Review: The project that will be bringing a series of artists throughout the next year kicks off with an engaging and personal set from the folk singer-songwriter.

Erin McKeown is nothing if not engaging, and her show in Syracuse on Friday night was a perfect example of that. Her songs are impressively crafted personal tales, whether of failed relationships or a political issue that struck a chord.

While anyone who has listened to her albums knows just how interesting her musical arrangements can be, there was also an incredible amount of charm in the show that McKeown put on, standing on a small platform in a church with nothing but her guitar and a microphone.

McKeown's ability to reduce entire albums to a singular experience, probably back to the way the song was when she first wrote it, is endearing. Her performance at the May Memorial Unitarian Church on Friday night was peppered with personal anecdotes; stories about songs that she chose to cover, tales of why she structured an album a certain way.

With McKeown, there is always something more to learn and it is clear that as a performer, she values the connection that sharing those things with the audience can establish.

While McKeown's personality is undoubtedly one of the best parts of her show, her actual performance on Friday night was just as outstanding. Her undeniable musicianship paired with her ability to seamlessly switch styles of music demonstrates the careful consideration that goes into her writing.

Friday nights set was a journey through her discography and consequentially, a glance at the evolution of McKeown’s songwriting. She worked her way through highlights from each of her albums, spending a good amount of time offering the audience a preview into her new album, Manifestra, which will be released in January. 

McKeown spent just as much time playing favorites from her earliest album, Distillation, including the crowd pleasing, final song, “La Petit Mort."

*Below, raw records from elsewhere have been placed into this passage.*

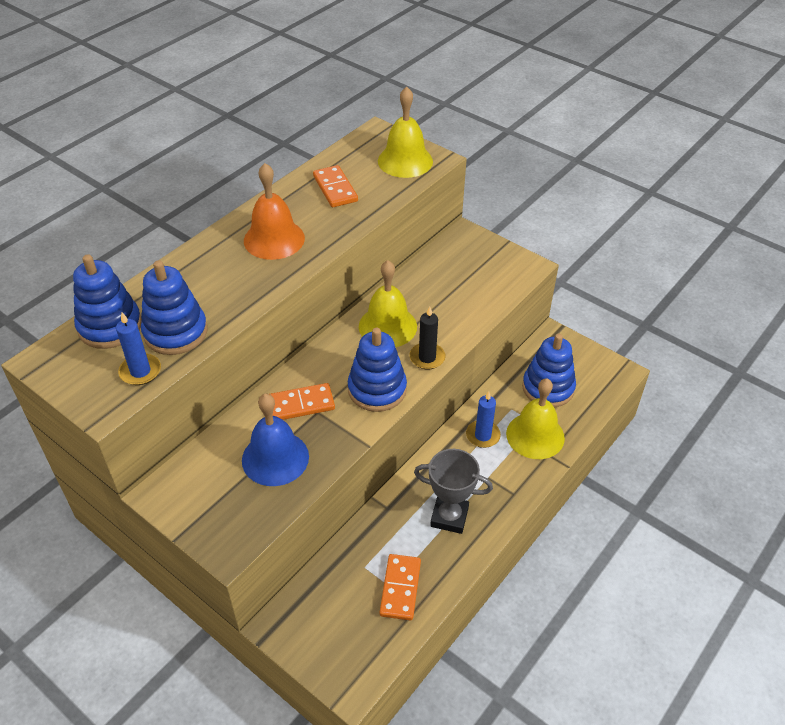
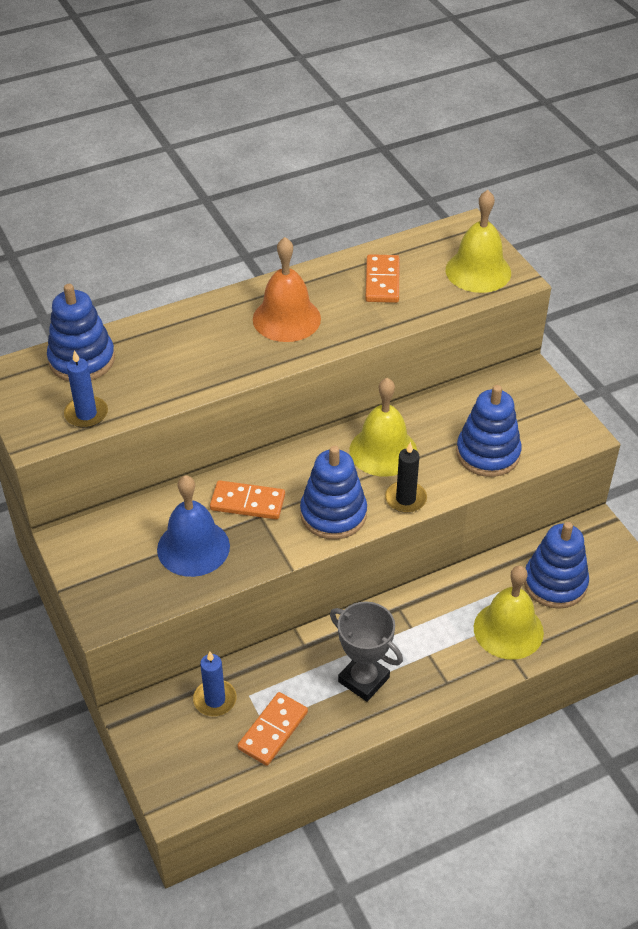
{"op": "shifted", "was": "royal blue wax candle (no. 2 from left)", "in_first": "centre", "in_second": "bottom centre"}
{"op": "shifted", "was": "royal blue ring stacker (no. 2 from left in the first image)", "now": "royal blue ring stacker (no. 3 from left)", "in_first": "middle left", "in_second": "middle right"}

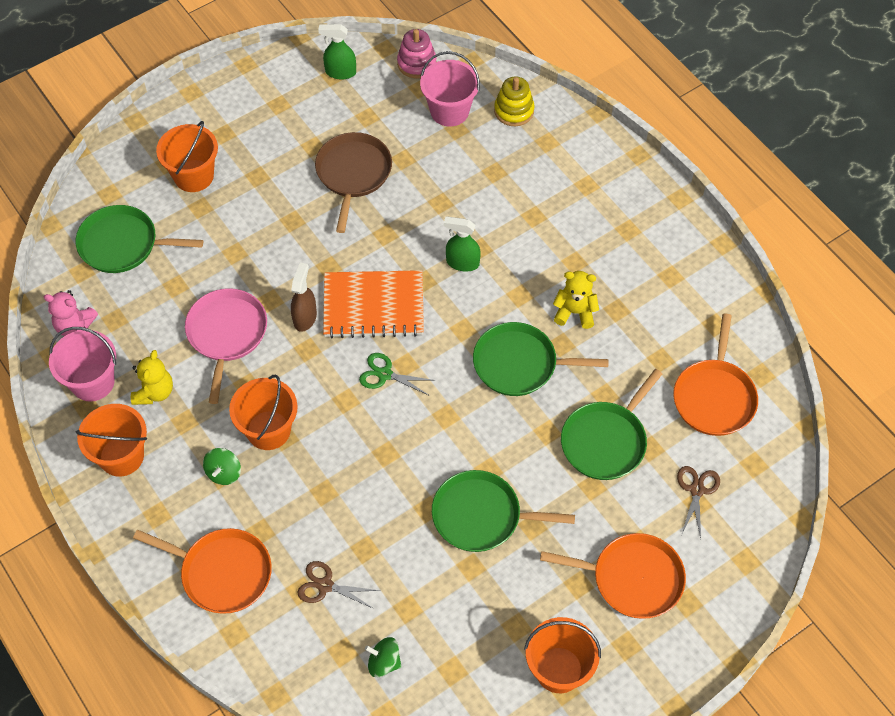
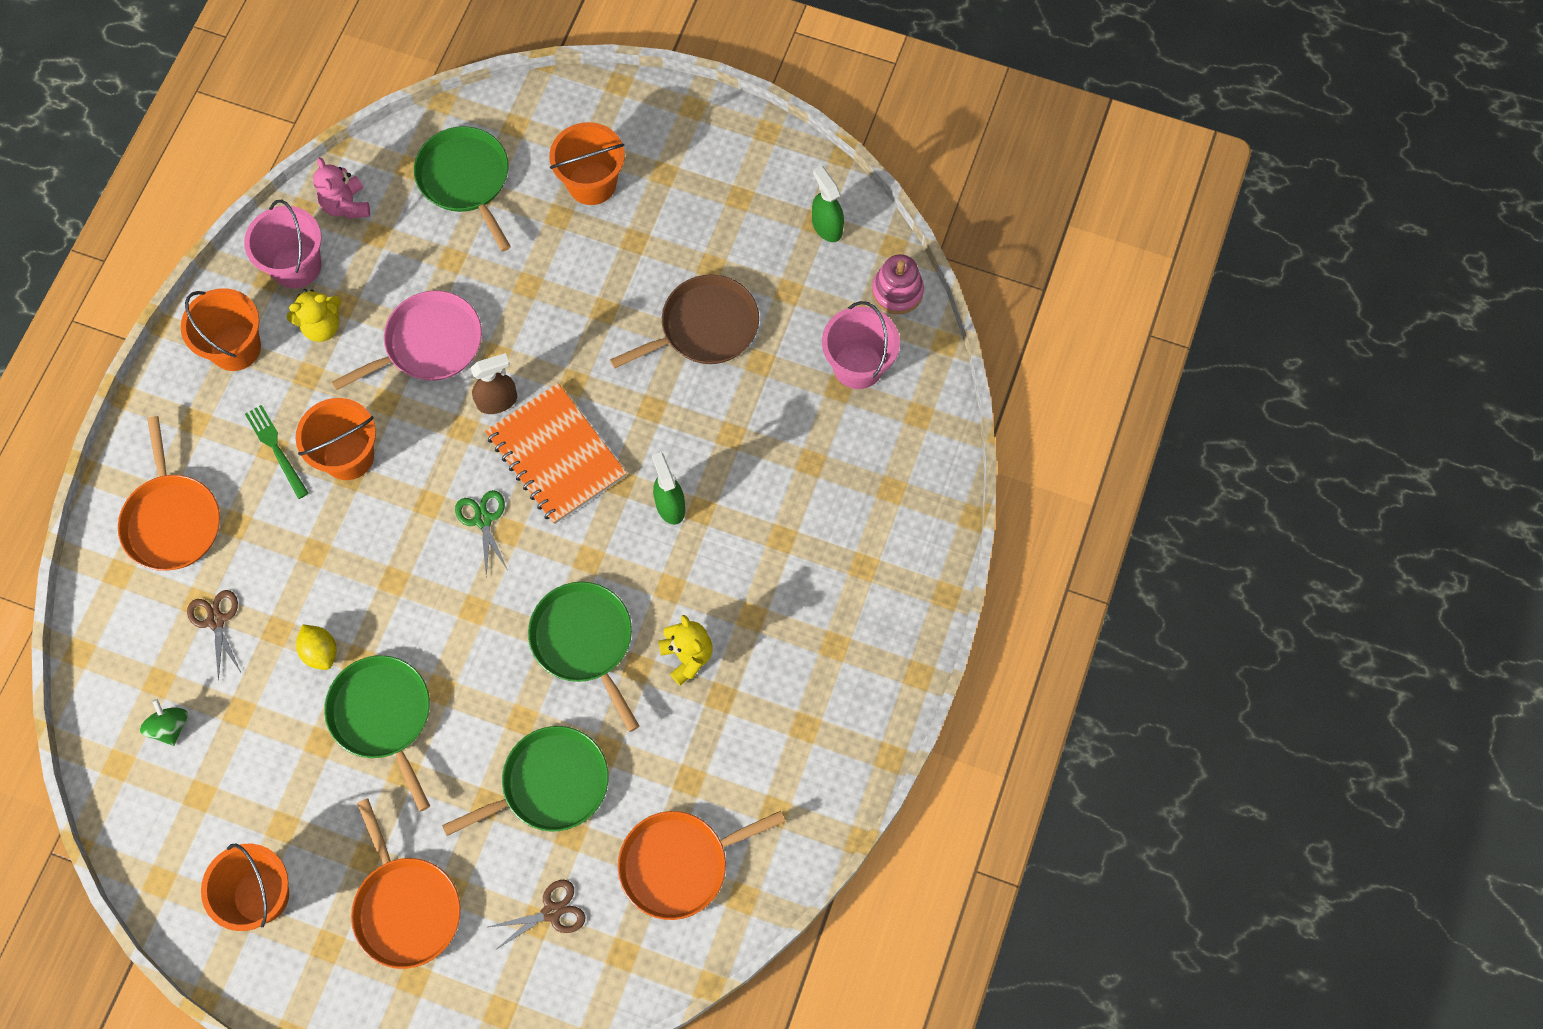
{"op": "swapped", "was": "green spinning top (no. 1 from left)", "now": "green fork", "in_first": "middle left", "in_second": "middle left"}
{"op": "new", "now": "yellow lemon", "in_second": "middle left"}
{"op": "rotated", "was": "green pan (no. 4 from left in the first image)", "in_first": "middle right", "in_second": "bottom centre", "clockwise": 150}
{"op": "gone", "was": "yellow ring stacker", "in_first": "top centre"}

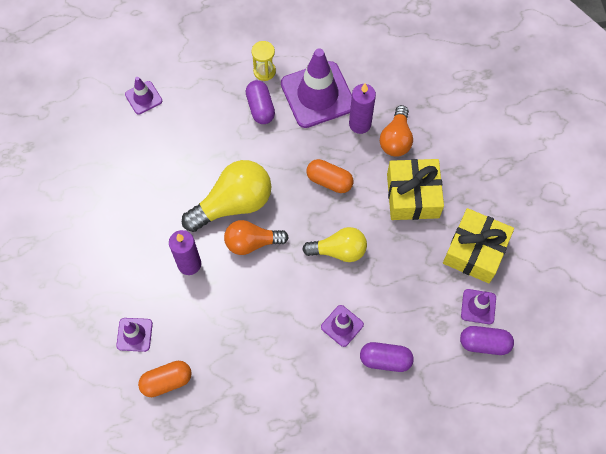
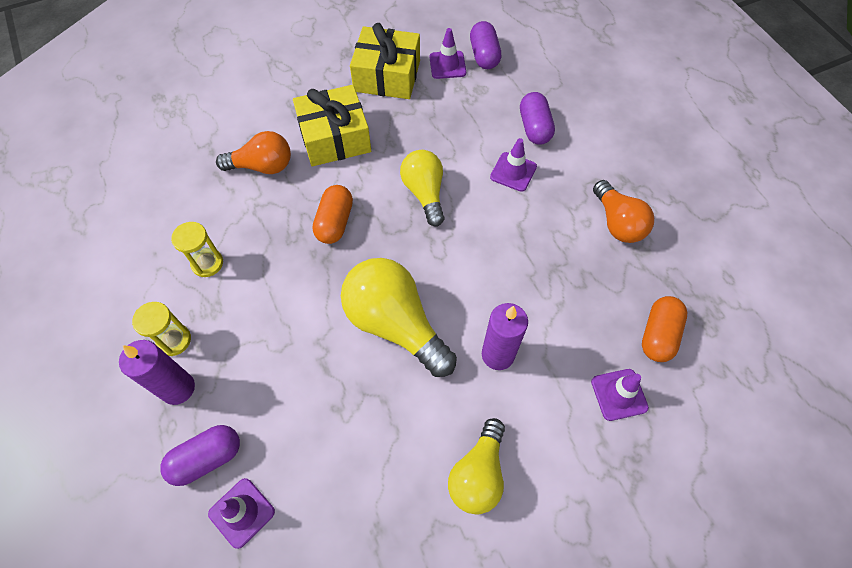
{"op": "shifted", "was": "royal purple wax candle (no. 2 from left in the first image)", "now": "royal purple wax candle (no. 1 from left)", "in_first": "top centre", "in_second": "middle left"}
{"op": "shifted", "was": "royal purple pill (no. 1 from left)", "in_first": "top centre", "in_second": "bottom left"}
{"op": "swapped", "was": "royal purple road cone (no. 3 from left)", "now": "yellow sand timer (no. 2 from left)", "in_first": "top centre", "in_second": "middle left"}
{"op": "new", "now": "yellow light bulb (no. 3 from left)", "in_second": "bottom centre"}
{"op": "shifted", "was": "orange-coloured light bulb (no. 1 from left in the first image)", "now": "orange-coloured light bulb (no. 2 from left)", "in_first": "centre", "in_second": "middle right"}
{"op": "rotated", "was": "orange-coloured pill (no. 1 from left in the first image)", "in_first": "bottom left", "in_second": "middle right", "clockwise": 60}

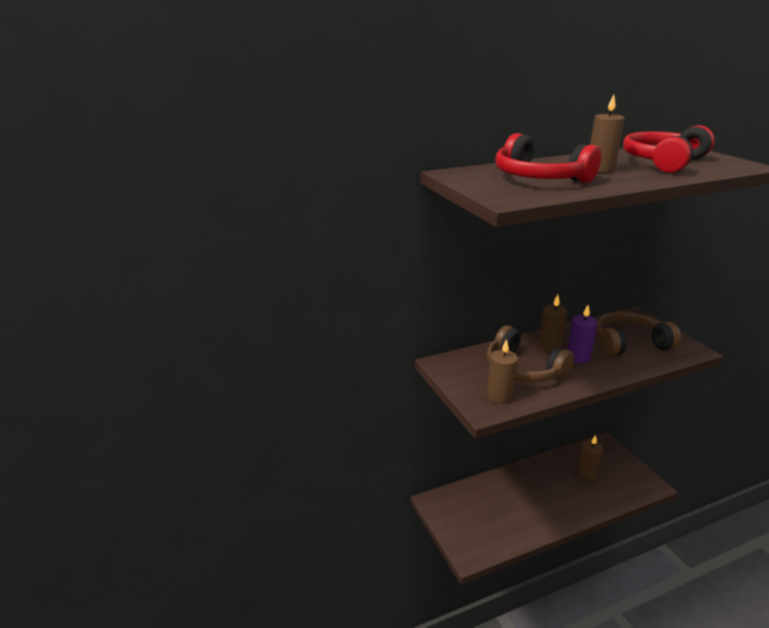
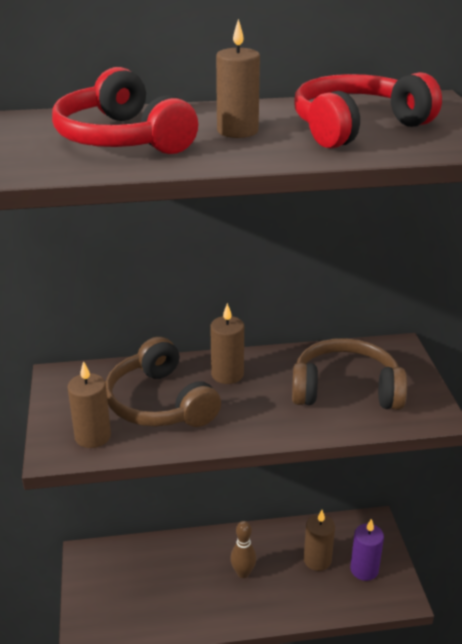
{"op": "new", "now": "brown tenpin", "in_second": "bottom centre"}
{"op": "shifted", "was": "royal purple wax candle", "in_first": "middle right", "in_second": "bottom right"}

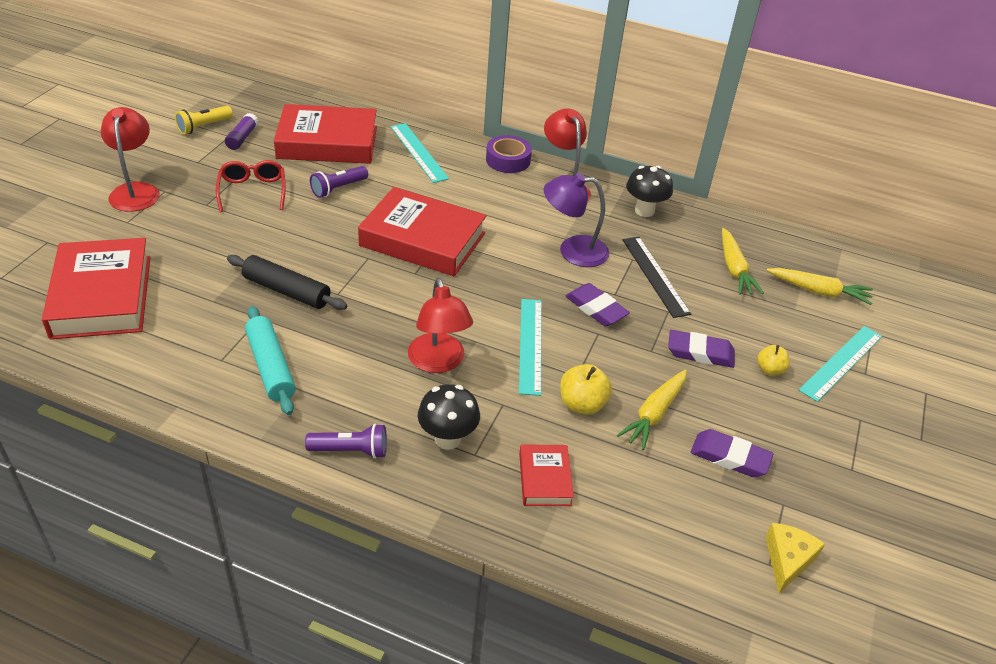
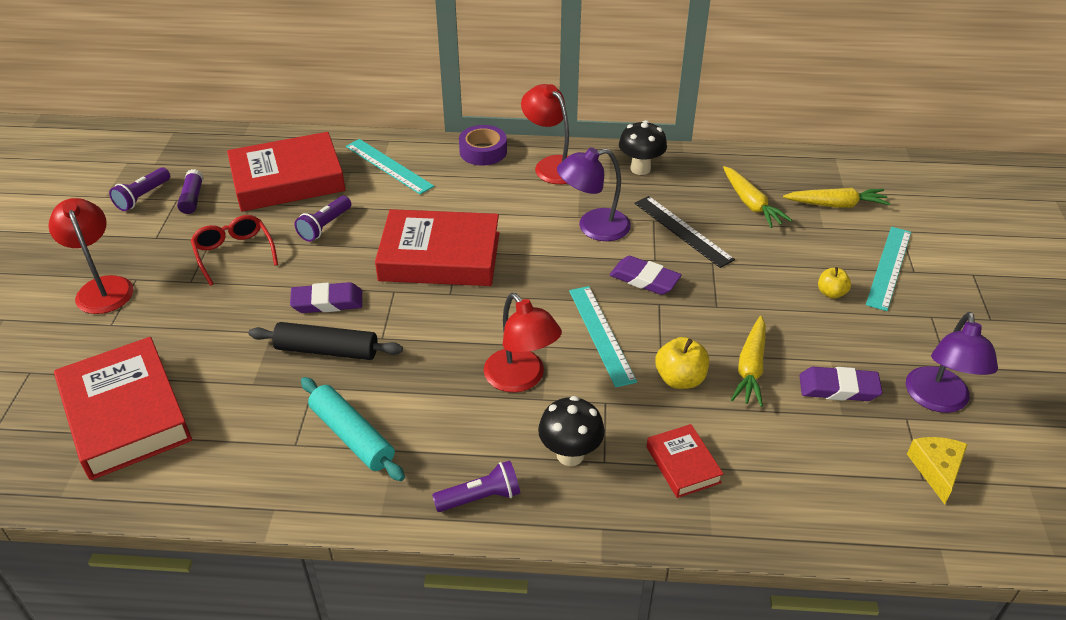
{"op": "repainted", "was": "yellow flashlight", "now": "royal purple flashlight (no. 1 from left)", "in_first": "top left", "in_second": "top left"}
{"op": "shifted", "was": "royal purple gum eraser (no. 2 from left in the first image)", "now": "royal purple gum eraser (no. 1 from left)", "in_first": "middle right", "in_second": "middle left"}
{"op": "new", "now": "royal purple desk lamp (no. 2 from left)", "in_second": "middle right"}

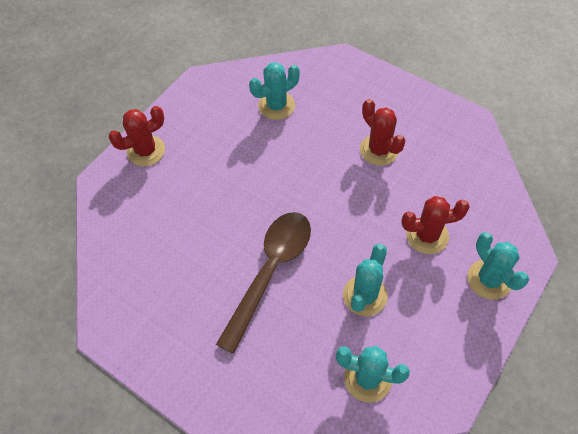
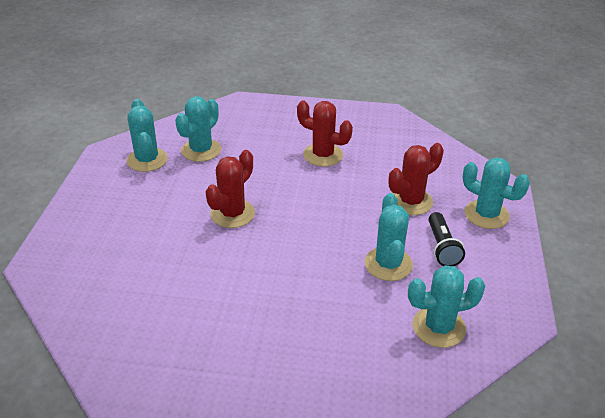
{"op": "new", "now": "aqua saguaro cactus (no. 1 from left)", "in_second": "top left"}
{"op": "shifted", "was": "crimson saguaro cactus (no. 1 from left)", "in_first": "top left", "in_second": "centre"}
{"op": "new", "now": "black flashlight", "in_second": "middle right"}
{"op": "gone", "was": "brown tablespoon", "in_first": "centre"}

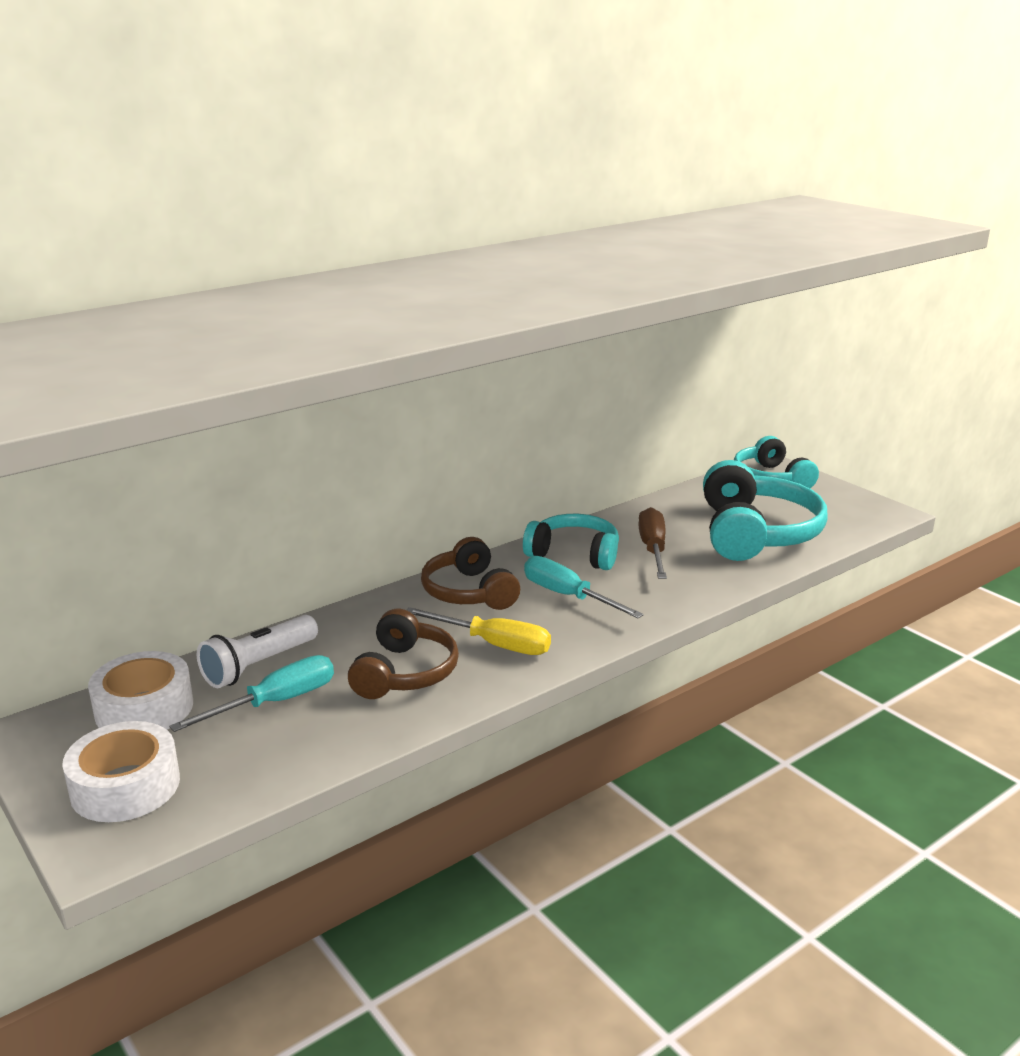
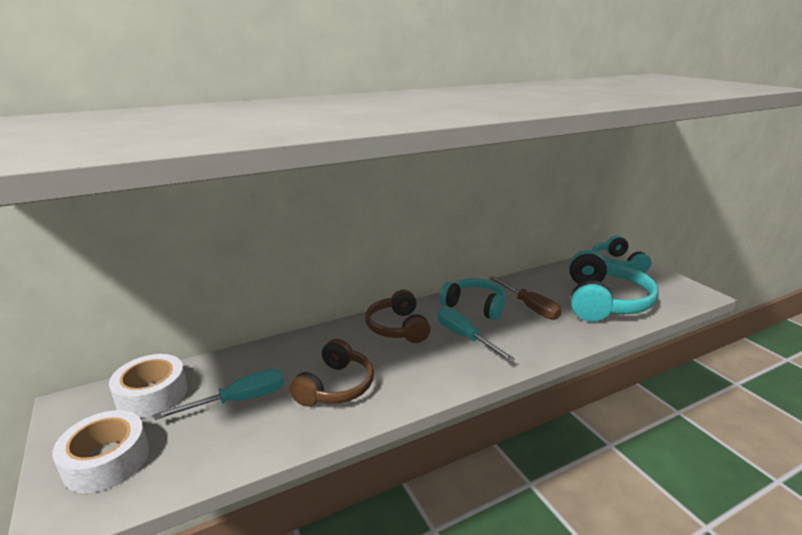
{"op": "rotated", "was": "brown flat screwdriver", "in_first": "centre", "in_second": "centre", "clockwise": 135}
{"op": "gone", "was": "snow-white flashlight", "in_first": "middle left"}
{"op": "gone", "was": "yellow flat screwdriver", "in_first": "centre"}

Tracks from McKeown's album of swing covers, Sing You Sinners, were also well represented in her set, which was so carefully thought out that the engaged audience patiently awaited her return to the stage through a brief intermission that seemed to drag on in her absense.

The Folkus Project will be bringing many artists to Syracuse over the year, all of which have the promise to be great shows. Erin McKeown had a contageous radiance that proved her to be the proper way to kick off the series. The smiles of the audience members as they exit the venue revealed the fact that McKeown's January release will be highly anticipated until her fans can hear more of her striking blend of folk.